Rabu, 14 Juli 2010

Belanda Membayar Permainan Keras

JOHANNESBURG, - Pendekatan fisik yang dimainkan oleh tim Belanda di final Piala Dunia 2010 dan berakhir dengan kekalahan 0-1 dari Spanyol dinilai memalukan. ”Oranye ” bermain keras sejak awal laga untuk memotong aliran bola ”La Furia Roja” dan merusak ritme ”tiki-taka”.

Strategi Pelatih Bert van Marwijk untuk bermain dengan pendekatan fisik memang berhasil merusak permainan tiki-taka Spanyol. Emosi sejumlah pemain Spanyol pun terpancing sehingga pola permainan indah seperti saat mengalahkan Jerman 1-0 tidak muncul.

Belanda membayar permainan keras itu dengan ganjaran sembilan kartu kuning, termasuk dua kartu kuning untuk John Heitinga yang diikuti kartu merah. Dari 11 pemain yang bermain sejak awal pertandingan, hanya Wesley Sneijder, Dirk Kuyt, dan kiper Marteen Sketelenburg yang tidak menerima kartu kuning.

Pendekatan fisik yang dijalankan oleh Belanda menjadi terlalu kasar setelah Mark van Bommel melakukan ganjalan keras dari belakang dan Nigel de Jong mendomonstrasikan tendangan kung fu ke dada Xabi Alonso. Untung, wasit Howard Webb tidak mengganjar kartu merah kedua gelandang bertahan ”Oranye” itu.

”Spanyol adalah negeri dengan sepak bola terbaik dalam beberapa tahun terakhir, jadi kami perlu mendominasi permainan untuk mengalahkan mereka,” ujar van Marwijk.
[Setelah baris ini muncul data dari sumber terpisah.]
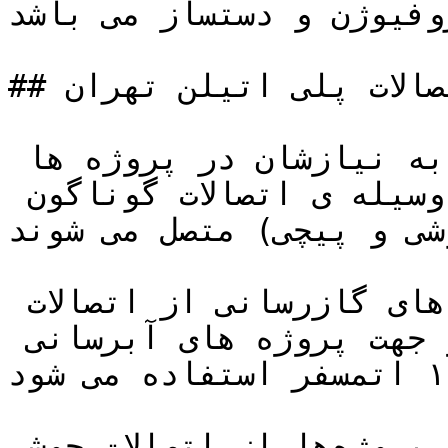
روفیوژن و دستساز می باشد.
## فروش اتصالات پلی اتیلن تهران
Strategi van Marwijk itu memang efektif merusak permainan tiki-taka Spanyol. Bahkan, tercipta dua peluang emas saat Arjen Robben berhasil lolos dari jebakan offside dan tinggal menghadapi kiper Iker Casillas. Dua peluang emas mencetak gol itu terbuang sia-sia berkat kepiawaian dan ketenangan kiper senior Casillas.

”Kami menjalankan taktik dengan baik. Kami berada dalam posisi yang bagus. Ini memang bukan gaya kami, tetapi Anda bermain untuk menang,” ujar van Marwijk membela strategi fisik yang ia terapkan.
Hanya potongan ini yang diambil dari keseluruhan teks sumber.